Yesterday we had our weekly staff meeting and we always open with some sort of thought provoking quote or activity as I have mentioned before.  This month we are discussing a passage in a book called The Ragamuffin Gospel.

"We each have a dream, a vision of life that corresponds to our convictions, embodies our uniqueness, and expresses what is life-giving within us.  Whether altruistic or ignoble, the dream gives definition to our lives, influences the decisions we make, the steps we take, and the words we speak. Daily we make choices that are either consistent with or contrary to our vision.  A life of integrity is born of fidelity to the dream."

There is a whole lot in this passage and we will be discussing it all month, which is great.  It really makes me think about what my dream and vision in life is and how I am living in it each day.  I believe it is something worth thinking about and defining for myself.  I guess I have always defined integrity as living your life in a way as to not do anything you would not want your mom to see.
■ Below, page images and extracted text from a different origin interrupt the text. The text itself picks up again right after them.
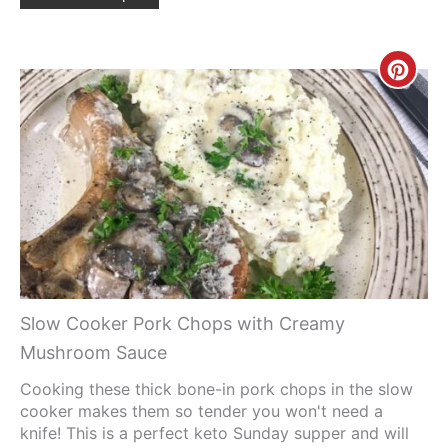
Creat
Pinte
Pin
Slow Cooker Pork Chops with Creamy
Mushroom Sauce
Cooking these thick bone-in pork chops in the slow
cooker makes them so tender you won't need a
knife! This is a perfect keto Sunday supper and will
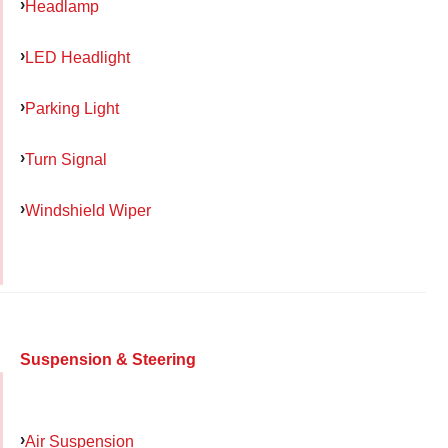
Headlamp
LED Headlight
Parking Light
Turn Signal
Windshield Wiper
Suspension & Steering
Air Suspension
I still believe that, but now it goes so much deeper.  I want to live my life true to who God created me to be and embrace the vision and dreams I believe He has given me.  At the risk of becoming vulnerable with y'all I will admit it is easy to think who will really know if I do this or that, but the truth is God does know.  In Luke chapter 8, verse 17 it says, "For there is nothing hidden that will not be disclosed, and nothing concealed that will not be known or brought out into the open."  Living here in Kenya has helped me see how important it is to live honestly even when it is so hard because so much dishonesty is surrounding you.  This month I plan to take time to define the dream and vision God has called me to and focus on living my life in the middle of the triangle where "what I say," "what I do," and "what I believe" all meet.

Sorry no pictures this time just my thoughts, but don't worry there will be some soon!

Saturday, October 6, 2012

Tatua Kenya

Last weekend we officially launched Tatua Kenya.  Be The Change- Kenya is an initiative of an umbrella organization of Tatua Kenya, which is the actual NGO.  We hosted a Nyama Choma at the home/office.  The turn out was great.  There were people here from the community and the organizations we work with.  It was fun just to gather and fellowship without the agenda of fundraising.
Rose (one of the young adults) and I manned the registration table. 
I have been working hard on my Swahili.  The boys at Tumaini have been helping me so I have spent  a lot of time over there.
Tete, he is a neighbor of Tumaini and comes over for lunch each day.

Peter, the boys decided they want to have a car making competition.
Also Sam McDonald from the church office in New York was here a couple of weeks ago and Natalie and I got to spend a day with him and show him around Rongai and Nairobi. We got to take him to see 3 of our projects.  We had a great time! He is on his way back to the US now.
Sam with one of the children at Dream's Children's Home
More updates to come later this week. Happy weekend!